Your objective:
In your copy of the data, keep every word exact and include no pictures.

Given records:
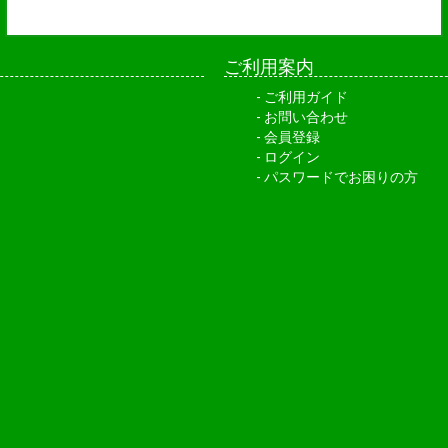
ご利用案内
ご利用ガイド
お問い合わせ
会員登録
ログイン
パスワードでお困りの方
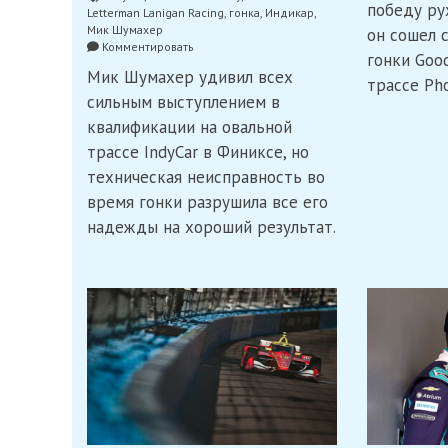
победу рух
Letterman Lanigan Racing
,
гонка
,
Индикар
,
Мик Шумахер
он сошел 
on
Комментировать
гонки Good
Дебют
Мик Шумахер удивил всех
Мика
трассе Pho
Шумахера
сильным выступлением в
на
квалификации на овальной
овале:
между
трассе IndyCar в Финиксе, но
квалификационным
техническая неисправность во
сюрпризом
время гонки разрушила все его
и
слипстримной
надежды на хороший результат.
драмой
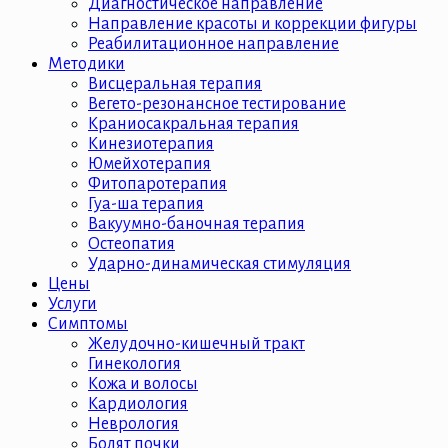
Диагностическое направление
Направление красоты и коррекции фигуры
Реабилитационное направление
Методики
Висцеральная терапия
Вегето-резонансное тестирование
Краниосакральная терапия
Кинезиотерапия
Юмейхотерапия
Фитопаротерапия
Гуа-ша терапия
Вакуумно-баночная терапия
Остеопатия
Ударно-динамическая стимуляция
Цены
Услуги
Симптомы
Желудочно-кишечный тракт
Гинекология
Кожа и волосы
Кардиология
Неврология
Болят почки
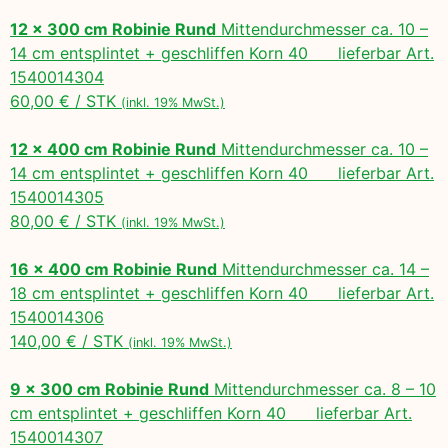
12 x 300 cm Robinie Rund
Mittendurchmesser ca. 10 –
14 cm entsplintet + geschliffen Korn 40 lieferbar Art.
1540014304
60,00 € / STK
(inkl. 19% MwSt.)
12 x 400 cm Robinie Rund
Mittendurchmesser ca. 10 –
14 cm entsplintet + geschliffen Korn 40 lieferbar Art.
1540014305
80,00 € / STK
(inkl. 19% MwSt.)
16 x 400 cm Robinie Rund
Mittendurchmesser ca. 14 –
18 cm entsplintet + geschliffen Korn 40 lieferbar Art.
1540014306
140,00 € / STK
(inkl. 19% MwSt.)
9 x 300 cm Robinie Rund
Mittendurchmesser ca. 8 – 10
cm entsplintet + geschliffen Korn 40 lieferbar Art.
1540014307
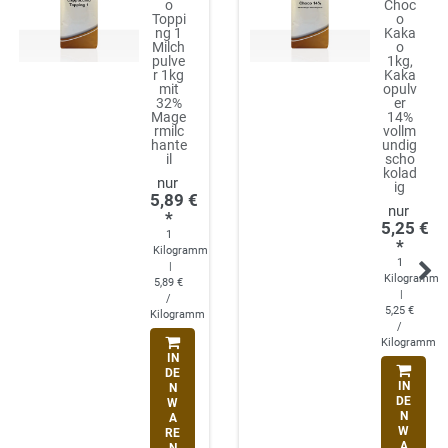
o
Choc
Toppi
o
ng 1
Kaka
Milch
o
pulve
1kg,
r 1kg
Kaka
mit
opulv
32%
er
Mage
14%
rmilc
vollm
hante
undig
il
scho
kolad
ig
5,89 €
*
5,25 €
1
*
Kilogramm
1
|
Kilogramm
5,89 €
|
/
5,25 €
Kilogramm
/
Kilogramm
IN
DE
IN
N
DE
W
N
A
W
RE
A
N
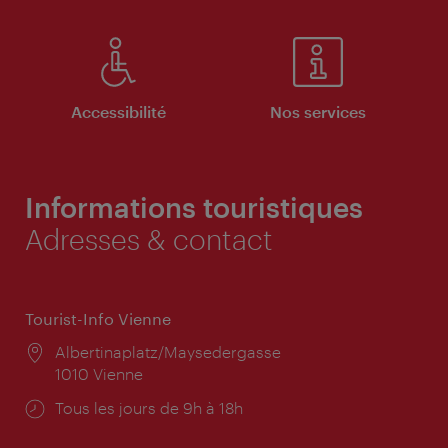
Accessibilité
Nos services
Informations touristiques
Adresses & contact
Tourist-Info Vienne
Lieu:
Albertinaplatz/Maysedergasse
1010 Vienne
Horaires
Tous les jours de 9h à 18h
d'ouverture:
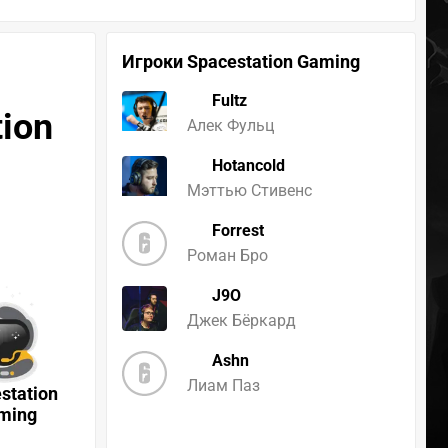
Игроки Spacestation Gaming
Fultz
tion
Алек Фульц
Hotancold
Мэттью Стивенс
Forrest
Роман Бро
J9O
Джек Бёркард
Ashn
Лиам Паз
station
ming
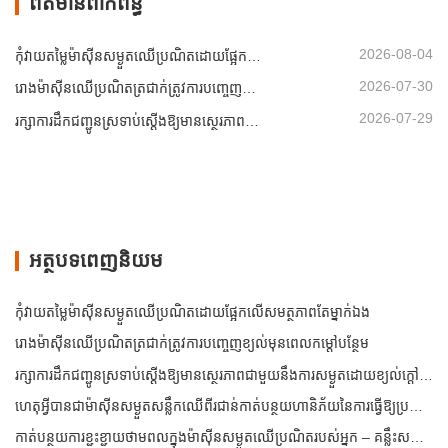
ព័ត៌មានពាក់ព័ន្ធ
2026-08-04
កុំវាយតម្លៃម៉ាស៊ីនសម្ងួតឈើប្រណិតដោយផ្អែកលើសមត្ថភាពតែម្នាក់ឯង
2026-07-30
រោងម៉ាស៊ីនឈើប្រណិតត្រជាក់ត្រូវការបញ្ចេញខ្យល់មុនពេលកម្តៅបន្ថែម
2026-07-29
រក្សាការដឹកជញ្ជូនស្រទាប់ស្តើងឱ្យមានស្ថេរភាពជាមួយនឹងការសម្ងួតដោយខ្យល់ក្តៅដែលគ្រប់គ្រង
អត្ថបទពេញនិយម
កុំវាយតម្លៃម៉ាស៊ីនសម្ងួតឈើប្រណិតដោយផ្អែកលើសមត្ថភាពតែម្នាក់ឯង
រោងម៉ាស៊ីនឈើប្រណិតត្រជាក់ត្រូវការបញ្ចេញខ្យល់មុនពេលកម្តៅបន្ថែម
រក្សាការដឹកជញ្ជូនស្រទាប់ស្តើងឱ្យមានស្ថេរភាពជាមួយនឹងការសម្ងួតដោយខ្យល់ក្តៅដែលគ្រប់គ្រង
ហេតុអ្វីបានជាម៉ាស៊ីនសម្ងួតសន្លឹកឈើពីរជាន់កាត់បន្ថយហានិភ័យនៃការធ្វើឱ្យប្រសើរឡើងជាលើកដំបូង
កាត់បន្ថយការខ្ជះខ្ជាយថាមពលក្នុងម៉ាស៊ីនសម្ងួតឈើប្រណិតរបស់អ្នក – គន្លឹះសម្រាប់ម៉ាស៊ីនសម្ងួតឈើ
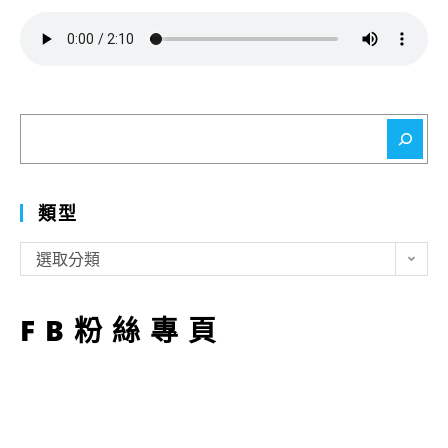
搜
尋
類型
類
選取分類
型
FB粉絲專頁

Answer to this task:
ご利用案内
ご利用ガイド
お問い合わせ
会員登録
ログイン
パスワードでお困りの方
победу рух
Letterman Lanigan Racing
,
гонка
,
Индикар
,
Мик Шумахер
он сошел 
on
Комментировать
гонки Good
Дебют
Мик Шумахер удивил всех
Мика
трассе Pho
Шумахера
сильным выступлением в
на
квалификации на овальной
овале:
между
трассе IndyCar в Финиксе, но
квалификационным
техническая неисправность во
сюрпризом
время гонки разрушила все его
и
слипстримной
надежды на хороший результат.
драмой
Диагностическое направление
Направление красоты и коррекции фигуры
Реабилитационное направление
Методики
Висцеральная терапия
Вегето-резонансное тестирование
Краниосакральная терапия
Кинезиотерапия
Юмейхотерапия
Фитопаротерапия
Гуа-ша терапия
Вакуумно-баночная терапия
Остеопатия
Ударно-динамическая стимуляция
Цены
Услуги
Симптомы
Желудочно-кишечный тракт
Гинекология
Кожа и волосы
Кардиология
Неврология
Болят почки
12 x 300 cm Robinie Rund
Mittendurchmesser ca. 10 –
14 cm entsplintet + geschliffen Korn 40 lieferbar Art.
1540014304
60,00 € / STK
(inkl. 19% MwSt.)
12 x 400 cm Robinie Rund
Mittendurchmesser ca. 10 –
14 cm entsplintet + geschliffen Korn 40 lieferbar Art.
1540014305
80,00 € / STK
(inkl. 19% MwSt.)
16 x 400 cm Robinie Rund
Mittendurchmesser ca. 14 –
18 cm entsplintet + geschliffen Korn 40 lieferbar Art.
1540014306
140,00 € / STK
(inkl. 19% MwSt.)
9 x 300 cm Robinie Rund
Mittendurchmesser ca. 8 – 10
cm entsplintet + geschliffen Korn 40 lieferbar Art.
1540014307
o
Choc
Toppi
o
ng 1
Kaka
Milch
o
pulve
1kg,
r 1kg
Kaka
mit
opulv
32%
er
Mage
14%
rmilc
vollm
hante
undig
il
scho
kolad
ig
5,89 €
*
5,25 €
1
*
Kilogramm
1
|
Kilogramm
5,89 €
|
/
5,25 €
Kilogramm
/
Kilogramm
IN
DE
IN
N
DE
W
N
A
W
RE
A
N
Accessibilité
Nos services
Informations touristiques
Adresses & contact
Tourist-Info Vienne
Lieu:
Albertinaplatz/Maysedergasse
1010 Vienne
Horaires
Tous les jours de 9h à 18h
d'ouverture:
Игроки Spacestation Gaming
Fultz
tion
Алек Фульц
Hotancold
Мэттью Стивенс
Forrest
Роман Бро
J9O
Джек Бёркард
Ashn
Лиам Паз
station
ming
ព័ត៌មានពាក់ព័ន្ធ
2026-08-04
កុំវាយតម្លៃម៉ាស៊ីនសម្ងួតឈើប្រណិតដោយផ្អែកលើសមត្ថភាពតែម្នាក់ឯង
2026-07-30
រោងម៉ាស៊ីនឈើប្រណិតត្រជាក់ត្រូវការបញ្ចេញខ្យល់មុនពេលកម្តៅបន្ថែម
2026-07-29
រក្សាការដឹកជញ្ជូនស្រទាប់ស្តើងឱ្យមានស្ថេរភាពជាមួយនឹងការសម្ងួតដោយខ្យល់ក្តៅដែលគ្រប់គ្រង
អត្ថបទពេញនិយម
កុំវាយតម្លៃម៉ាស៊ីនសម្ងួតឈើប្រណិតដោយផ្អែកលើសមត្ថភាពតែម្នាក់ឯង
រោងម៉ាស៊ីនឈើប្រណិតត្រជាក់ត្រូវការបញ្ចេញខ្យល់មុនពេលកម្តៅបន្ថែម
រក្សាការដឹកជញ្ជូនស្រទាប់ស្តើងឱ្យមានស្ថេរភាពជាមួយនឹងការសម្ងួតដោយខ្យល់ក្តៅដែលគ្រប់គ្រង
ហេតុអ្វីបានជាម៉ាស៊ីនសម្ងួតសន្លឹកឈើពីរជាន់កាត់បន្ថយហានិភ័យនៃការធ្វើឱ្យប្រសើរឡើងជាលើកដំបូង
កាត់បន្ថយការខ្ជះខ្ជាយថាមពលក្នុងម៉ាស៊ីនសម្ងួតឈើប្រណិតរបស់អ្នក – គន្លឹះសម្រាប់ម៉ាស៊ីនសម្ងួតឈើ
搜
尋
類型
類
選取分類
型
FB粉絲專頁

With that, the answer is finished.